Sekali lagi dalam upaya untuk menghalangi nomor unggulan Darius III, Alexander memindahkan pasukannya ke tanah yang tidak tersentuh. Darius mengirim kavaleri setelah mereka dan Alexander membalasnya. Penunggang kuda, saat mengambil kerugian besar menahan mereka sendiri. Darius menanggapi dengan mengirimkan kereta perangnya melawan infantri phalanx Alexander, sebuah langkah yang buruk karena potongan-potongan itu dipecah oleh tombak.

Pertempuran segera menjadi perang saraf. “Untuk waktu yang singkat pertempuran itu saling berkaitan, tapi ketika Alexander dan penunggangnya menekan musuh dengan keras, mendorong orang-orang Persia dan memukul wajah mereka dengan tombak, phalanx Macedonia yang disusun dengan ketat dan dipenuhi tombak sudah berada di atas mereka. Darius yang telah lama dalam keadaan takut, sekarang melihat teror di sekelilingnya, dia berbalik dan melarikan diri,” tulis Arrian.

Sejak saat itu tentara Persia mulai runtuh dan raja Persia melarikan diri bersama Alexander dalam usaha pengejaran. Darius III akan lari ke bagian timur kekaisarannya, berharap bisa mengumpulkan cukup banyak tentara untuk pertempuran lain. Dikhianati oleh satu satrapsnya bernama Bessus (yang mengklaim kerajaan atas apa yang tersisa dari Persia), Darius ditangkap oleh pasukannya sendiri dan dibunuh.

Alexander merasa sedih saat menemukan mayatnya. Dia menghormati Darius sebagai kepala Kekaisaran Persia yang perkasa, meskipun Alexander menganggap dirinya sebagai penguasa yang lebih tinggi karena dia percaya bahwa kekuasaannya berasal dari para dewa, menurut Abernethy. Dia mengirim tubuh Darius kembali ke Persepolis dan memerintahkan agar dia diberi penguburan kerajaan.

Alexander menginginkan transisi di Persia dari kekuatan Darius ke dirinya sendiri untuk menjadi damai. Perlu adanya legitimasi untuk menenangkan masyarakat dan memberikan penguburan mulia untuk Darius.

“Pemberian penguburan mulia adalah praktik umum oleh Alexander dan para jendralnya saat mereka mengambil alih pemerintahan berbagai wilayah kekaisaran,” katanya. Alexander dipengaruhi oleh ajaran tutornya, Aristoteles, yang filsafat etos Yunani tidak mewajibkan budaya Yunani pada penjajah. “Alexander akan mengambil otonomi politik dari orang-orang yang dia taklukkan tapi bukan budaya atau cara hidup mereka. Dengan cara ini, dia akan mendapatkan kesetiaan mereka dengan menghormati budaya mereka, bahkan setelah penaklukan itu selesai, menciptakan keamanan dan stabilitas.
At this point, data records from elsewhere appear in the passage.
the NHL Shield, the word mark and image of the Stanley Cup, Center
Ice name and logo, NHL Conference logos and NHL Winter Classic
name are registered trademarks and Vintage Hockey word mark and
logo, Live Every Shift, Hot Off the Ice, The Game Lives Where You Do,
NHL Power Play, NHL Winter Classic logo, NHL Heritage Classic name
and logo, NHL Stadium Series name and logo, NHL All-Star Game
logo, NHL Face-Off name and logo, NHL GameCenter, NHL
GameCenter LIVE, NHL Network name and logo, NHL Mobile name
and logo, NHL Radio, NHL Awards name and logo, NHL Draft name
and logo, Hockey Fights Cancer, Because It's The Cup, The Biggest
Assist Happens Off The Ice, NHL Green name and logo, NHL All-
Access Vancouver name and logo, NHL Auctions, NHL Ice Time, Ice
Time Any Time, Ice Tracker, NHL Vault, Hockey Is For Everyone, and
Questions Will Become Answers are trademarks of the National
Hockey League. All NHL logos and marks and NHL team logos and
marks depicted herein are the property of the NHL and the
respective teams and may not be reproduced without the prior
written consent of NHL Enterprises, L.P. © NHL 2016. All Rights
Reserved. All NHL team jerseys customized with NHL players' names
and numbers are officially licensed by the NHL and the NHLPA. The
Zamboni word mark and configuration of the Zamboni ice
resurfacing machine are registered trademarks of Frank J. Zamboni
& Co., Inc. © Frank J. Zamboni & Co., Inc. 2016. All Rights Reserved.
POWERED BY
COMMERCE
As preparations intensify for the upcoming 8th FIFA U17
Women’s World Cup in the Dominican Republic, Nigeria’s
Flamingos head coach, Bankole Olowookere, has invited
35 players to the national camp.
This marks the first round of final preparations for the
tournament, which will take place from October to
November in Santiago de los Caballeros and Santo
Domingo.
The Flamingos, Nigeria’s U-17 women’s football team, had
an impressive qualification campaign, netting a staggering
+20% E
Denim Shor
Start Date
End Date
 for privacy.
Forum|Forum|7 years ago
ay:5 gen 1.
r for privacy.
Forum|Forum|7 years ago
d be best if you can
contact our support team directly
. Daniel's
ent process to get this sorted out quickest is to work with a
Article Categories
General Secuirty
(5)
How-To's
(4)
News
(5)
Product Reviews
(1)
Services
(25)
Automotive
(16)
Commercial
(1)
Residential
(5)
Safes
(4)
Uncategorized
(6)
Alexander sendiri bahkan mengadopsi pakaian Persia dan kebiasaan Persia tertentu,” kata Abernethy.

Alexander mengejar Bessus ke arah timur sampai dia tertangkap dan terbunuh. Kemudian dengan keinginan untuk menggabungkan bagian paling awal dari Kekaisaran Persia menjadi miliknya sendiri, dia berkampanye di Asia Tengah. Itu adalah kampanye yang berbatu dan berbusa, yang menimbulkan ketegangan di dalam tentaranya sendiri, dan akhirnya, akan menyebabkan Alexander membunuh dua teman terdekatnya.